Servers were configured by system administrator and was not clear why this module was there, we are not using iDRAC module and the only option that we had was to remove/uninstall that module. (configuring module should also be possible to avoid such situation, but we keep our servers as clean as possible without having unsed services)

Solution:

Uninstalled iDRAC module (also expained in the above pdf):

# rpm -e dcism 

After uninstalling it idrac interface did not started anymore, so we could continue GI configuration.

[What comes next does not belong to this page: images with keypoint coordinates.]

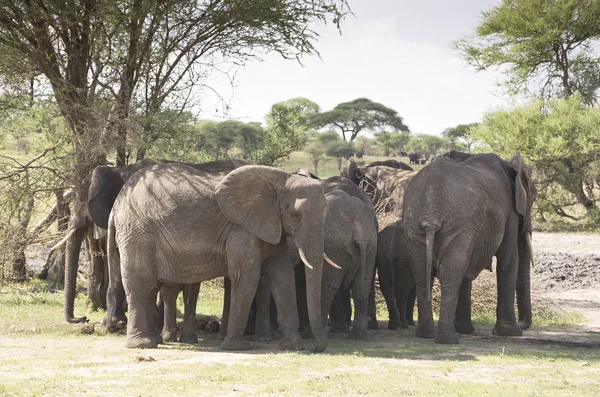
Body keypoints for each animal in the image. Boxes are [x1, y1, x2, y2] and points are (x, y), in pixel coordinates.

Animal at [107, 163, 332, 350]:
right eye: (296, 215)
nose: (315, 347)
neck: (280, 179)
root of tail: (116, 205)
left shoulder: (271, 226)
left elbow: (283, 276)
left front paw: (294, 347)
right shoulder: (242, 229)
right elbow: (247, 276)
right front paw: (236, 347)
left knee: (150, 287)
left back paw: (154, 341)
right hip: (138, 233)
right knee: (141, 283)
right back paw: (142, 345)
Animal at [404, 152, 536, 344]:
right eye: (533, 199)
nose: (523, 324)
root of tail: (430, 213)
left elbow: (468, 265)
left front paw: (465, 329)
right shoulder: (510, 211)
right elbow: (509, 257)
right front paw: (511, 332)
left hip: (414, 224)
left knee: (422, 272)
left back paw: (426, 333)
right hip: (458, 222)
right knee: (450, 271)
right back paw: (448, 339)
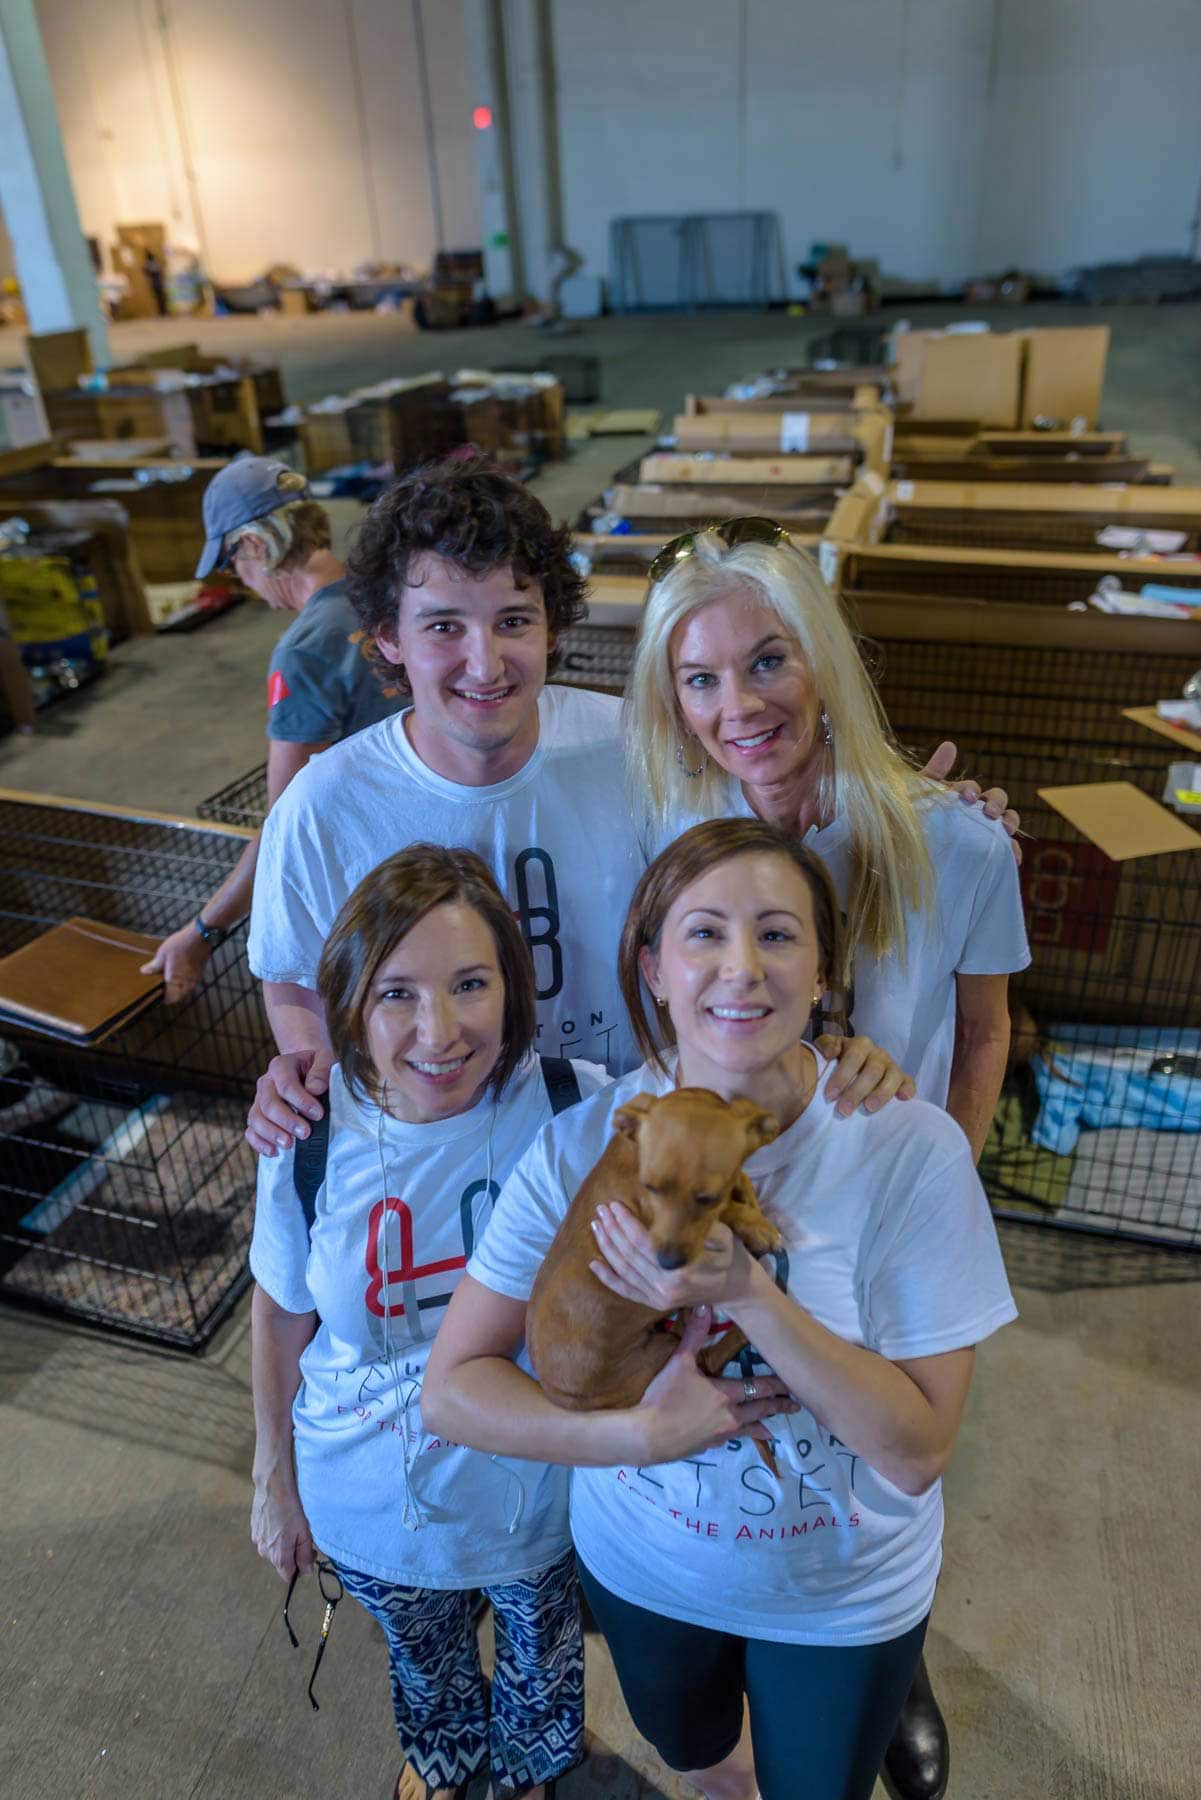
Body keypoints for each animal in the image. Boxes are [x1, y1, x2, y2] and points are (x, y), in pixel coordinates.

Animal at [525, 1080, 781, 1418]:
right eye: (650, 1187)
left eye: (707, 1198)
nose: (668, 1262)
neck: (633, 1157)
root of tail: (557, 1395)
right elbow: (731, 1211)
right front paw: (756, 1225)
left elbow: (740, 1182)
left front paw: (750, 1201)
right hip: (665, 1350)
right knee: (708, 1357)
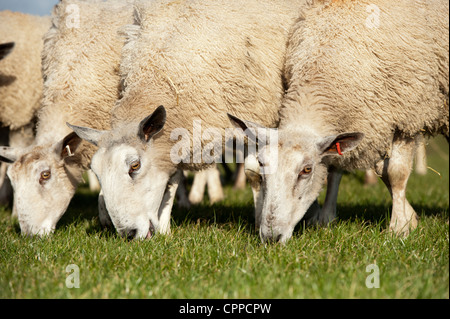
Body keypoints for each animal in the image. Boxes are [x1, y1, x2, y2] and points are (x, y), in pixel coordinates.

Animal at [68, 0, 310, 240]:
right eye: (96, 172)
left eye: (134, 166)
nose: (128, 234)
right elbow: (173, 178)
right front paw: (164, 228)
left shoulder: (255, 115)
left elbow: (256, 171)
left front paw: (261, 219)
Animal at [230, 0, 448, 242]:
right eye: (261, 164)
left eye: (306, 170)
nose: (271, 237)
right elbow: (339, 167)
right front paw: (326, 218)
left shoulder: (407, 115)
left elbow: (396, 173)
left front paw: (399, 227)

PRVF-6402 : Core file name pattern is not same on all the nodes

Problem:

Oracle 18c GI configuration prerequisite checks failed with the following error:

PRVF-6402 : Core file name pattern is not same on all the nodes. Found core filename pattern "core" on nodes "primrac1". Found core filename pattern "core.%p" on nodes "primrac2".  
- Cause:  The core file name pattern is not same on all the nodes.  
- Action:  Ensure that the mechanism for core file naming works consistently on all the nodes. Typically for Linux, the elements to look into are the contents of two files /proc/sys/kernel/core_pattern or /proc/sys/kernel/core_uses_pid. Refer OS vendor documentation for platforms AIX, HP-UX, and Solaris.

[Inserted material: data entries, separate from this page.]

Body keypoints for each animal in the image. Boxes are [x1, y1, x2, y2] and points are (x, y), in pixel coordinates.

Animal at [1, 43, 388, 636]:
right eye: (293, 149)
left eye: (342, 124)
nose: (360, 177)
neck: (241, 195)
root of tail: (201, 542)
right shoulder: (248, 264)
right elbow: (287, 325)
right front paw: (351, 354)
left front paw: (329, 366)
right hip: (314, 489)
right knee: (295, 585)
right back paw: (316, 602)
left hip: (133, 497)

Comparing parameter values on both nodes:

[root@primrac1 ~]# cat /proc/sys/kernel/core_uses_pid
0
[root@primrac2 ~]# cat /proc/sys/kernel/core_uses_pid
1 

[root@primrac1 ~]# sysctl -a|grep core_uses_pid
kernel.core_uses_pid = 0

[root@primrac2 ~]# sysctl -a|grep core_uses_pid
kernel.core_uses_pid = 1

Strange fact was that this parameter was not defined explicitly in sysctl.conf file, but still had different default values:

[root@primrac1 ~]# cat /etc/sysctl.conf |grep core_uses_pid
[root@primrac2 ~]# cat /etc/sysctl.conf |grep core_uses_pid 

Solution:

I’ve set parameter to 1 explicitly in sysctl.conf on both nodes:

[root@primrac1 ~]# cat /etc/sysctl.conf |grep core_uses_pid
kernel.core_uses_pid=1 

[root@primrac2 ~]# cat /etc/sysctl.conf |grep core_uses_pid
kernel.core_uses_pid=1

[root@primrac1 ~]# sysctl -p 
[root@primrac2 ~]# sysctl -p

[root@primrac1 ~]# sysctl -a|grep core_uses_pid 
kernel.core_uses_pid = 1

[root@primrac2 ~]# sysctl -a|grep core_uses_pid 
kernel.core_uses_pid = 1

Pressed Check Again button and GI configuration succeeded.